**Exercise prompt**.
Locate the string "Melville" throughout the material and copy every line in which it occurs.

··········

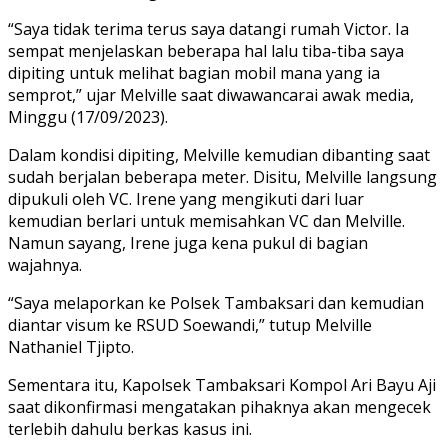
“Saya tidak terima terus saya datangi rumah Victor. Ia
sempat menjelaskan beberapa hal lalu tiba-tiba saya
dipiting untuk melihat bagian mobil mana yang ia
semprot,” ujar Melville saat diwawancarai awak media,
Minggu (17/09/2023).
Dalam kondisi dipiting, Melville kemudian dibanting saat
sudah berjalan beberapa meter. Disitu, Melville langsung
dipukuli oleh VC. Irene yang mengikuti dari luar
kemudian berlari untuk memisahkan VC dan Melville.
Namun sayang, Irene juga kena pukul di bagian
wajahnya.
“Saya melaporkan ke Polsek Tambaksari dan kemudian
diantar visum ke RSUD Soewandi,” tutup Melville
Nathaniel Tjipto.
Sementara itu, Kapolsek Tambaksari Kompol Ari Bayu Aji
saat dikonfirmasi mengatakan pihaknya akan mengecek
terlebih dahulu berkas kasus ini.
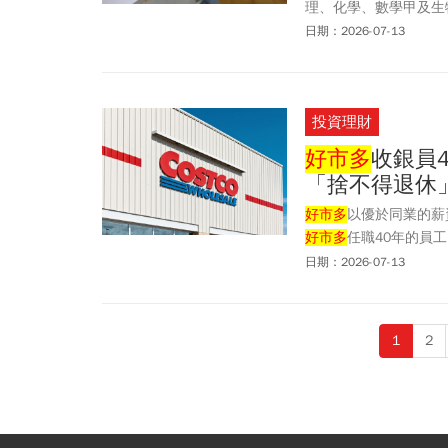
理、化學、數學甲及生
表示，將依規定提報考
日期：2026-07-13
就曾揭露有學生於參加
學生於分科測驗考場攜
投資理財
好市多
收銀員
「捨不得退休」
好市多
以優於同業的薪
好市多
任職40年的員
著這份穩定收入買下附
日期：2026-07-13
福利吸引員工，員工時
少人眼中的優質職場。
1
2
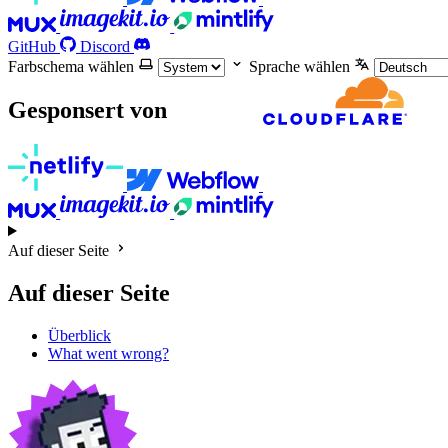
GitHub
Discord
Farbschema wählen
Sprache wählen
Gesponsert von
Auf dieser Seite
Auf dieser Seite
Überblick
What went wrong?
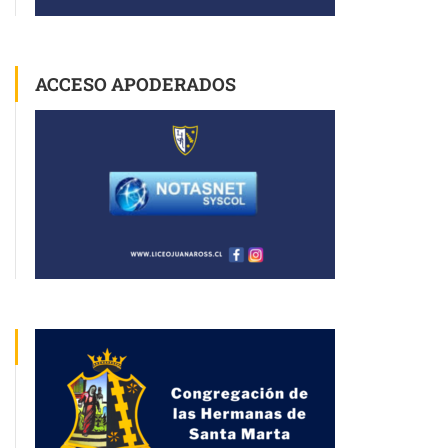
ACCESO APODERADOS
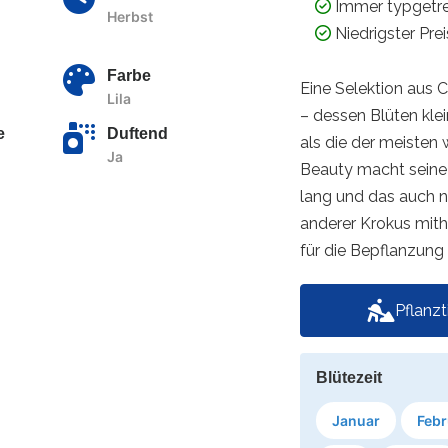
Immer typgetr
Herbst
Niedrigster Pre
Farbe
Eine Selektion aus 
Lila
– dessen Blüten klein
e
Duftend
als die der meisten
Ja
Beauty macht seine 
lang und das auch n
anderer Krokus mitha
für die Bepflanzung
Pflanz
Blütezeit
Januar
Febr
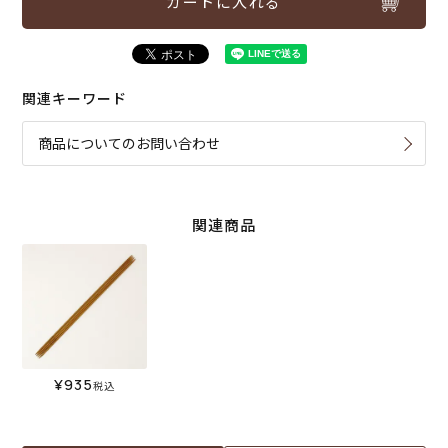
カートに入れる
関連キーワード
商品についてのお問い合わせ
関連商品
¥
935
税込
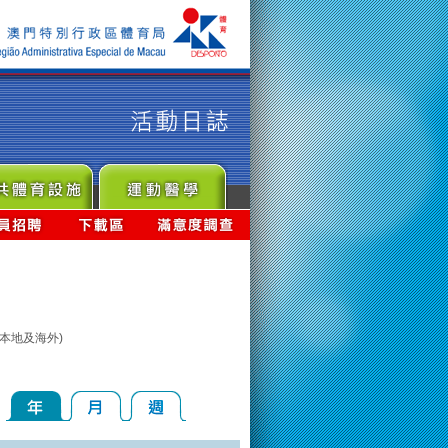
本地及海外)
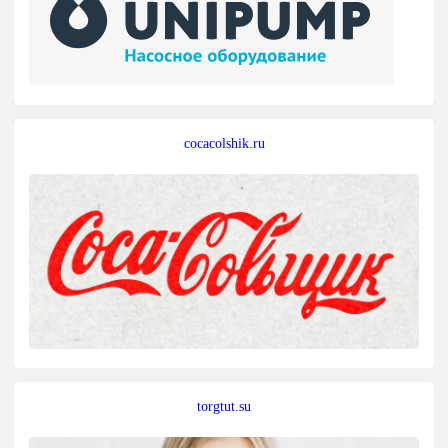
cocacolshik.ru
torgtut.su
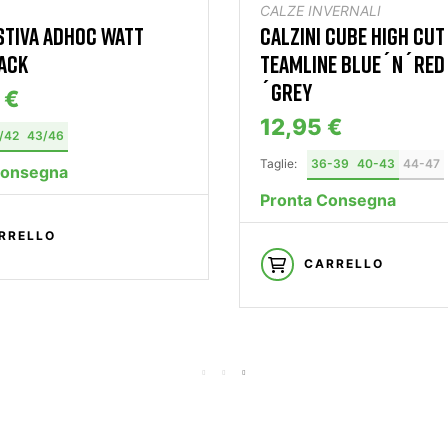
CALZE INVERNALI
STIVA ADHOC WATT
CALZINI CUBE HIGH CUT
ACK
TEAMLINE BLUE´N´RED
´GREY
 €
12,95 €
/42
43/46
Taglie:
36-39
40-43
44-47
Consegna
Pronta Consegna
RRELLO
CARRELLO
—— S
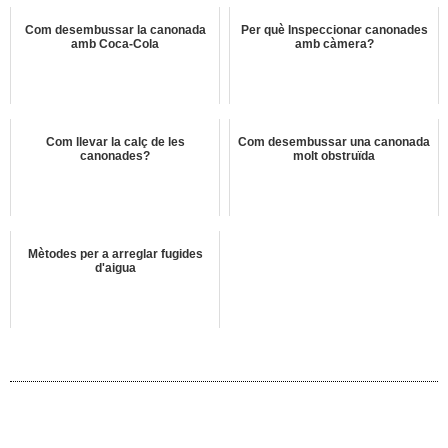
Com desembussar la canonada
Per què Inspeccionar canonades
amb Coca-Cola
amb càmera?
Com llevar la calç de les
Com desembussar una canonada
canonades?
molt obstruïda
Mètodes per a arreglar fugides
d'aigua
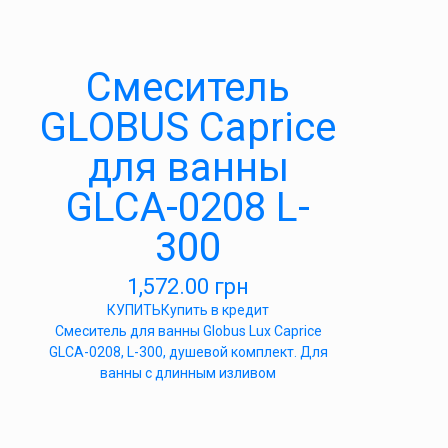
Cмеситель
GLOBUS Caprice
для ванны
GLCA-0208 L-
300
1,572.00
грн
КУПИТЬ
Купить в кредит
Смеситель для ванны Globus Lux Caprice
GLCA-0208, L-300, душевой комплект. Для
ванны с длинным изливом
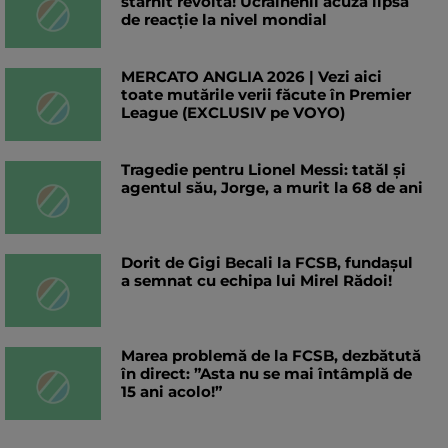
stârnit revoltă! Ucrainenii acuză lipsă
de reacție la nivel mondial
MERCATO ANGLIA 2026 | Vezi aici
toate mutările verii făcute în Premier
League (EXCLUSIV pe VOYO)
Tragedie pentru Lionel Messi: tatăl și
agentul său, Jorge, a murit la 68 de ani
Dorit de Gigi Becali la FCSB, fundașul
a semnat cu echipa lui Mirel Rădoi!
Marea problemă de la FCSB, dezbătută
în direct: ”Asta nu se mai întâmplă de
15 ani acolo!”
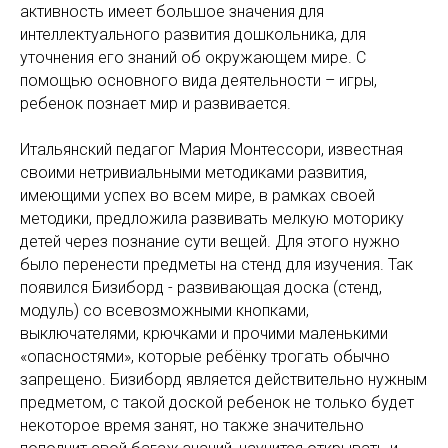
активность имеет большое значения для
интеллектуального развития дошкольника, для
уточнения его знаний об окружающем мире. С
помощью основного вида деятельности – игры,
ребенок познает мир и развивается.
Итальянский педагог Мария Монтессори, известная
своими нетривиальными методиками развития,
имеющими успех во всем мире, в рамках своей
методики, предложила развивать мелкую моторику
детей через познание сути вещей. Для этого нужно
было перенести предметы на стенд для изучения. Так
появился Бизиборд - развивающая доска (стенд,
модуль) со всевозможными кнопками,
выключателями, крючками и прочими маленькими
«опасностями», которые ребёнку трогать обычно
запрещено. Бизиборд является действительно нужным
предметом, с такой доской ребенок не только будет
некоторое время занят, но также значительно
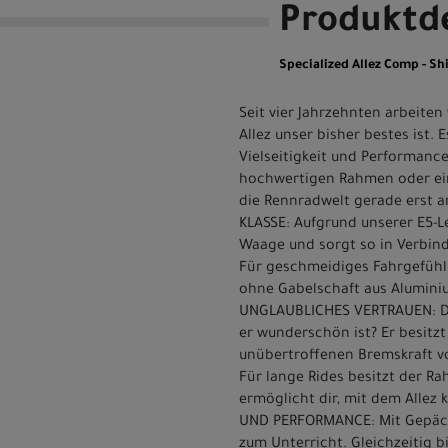
Produktde
Specialized Allez Comp - 
Seit vier Jahrzehnten arbeite
Allez unser bisher bestes ist. 
Vielseitigkeit und Performance
hochwertigen Rahmen oder ein
die Rennradwelt gerade erst a
KLASSE: Aufgrund unserer E5-L
Waage und sorgt so in Verbin
Für geschmeidiges Fahrgefühl
ohne Gabelschaft aus Aluminium
UNGLAUBLICHES VERTRAUEN: Der
er wunderschön ist? Er besitzt
unübertroffenen Bremskraft v
Für lange Rides besitzt der R
ermöglicht dir, mit dem Allez k
UND PERFORMANCE: Mit Gepäckt
zum Unterricht. Gleichzeitig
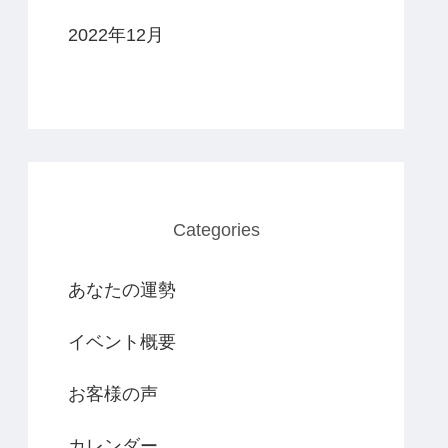
2022年12月
Categories
あなたの運勢
イベント概要
お客様の声
カレンダー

··········

**Exercise answer**.
semprot,” ujar Melville saat diwawancarai awak media,
Dalam kondisi dipiting, Melville kemudian dibanting saat
sudah berjalan beberapa meter. Disitu, Melville langsung
kemudian berlari untuk memisahkan VC dan Melville.
diantar visum ke RSUD Soewandi,” tutup Melville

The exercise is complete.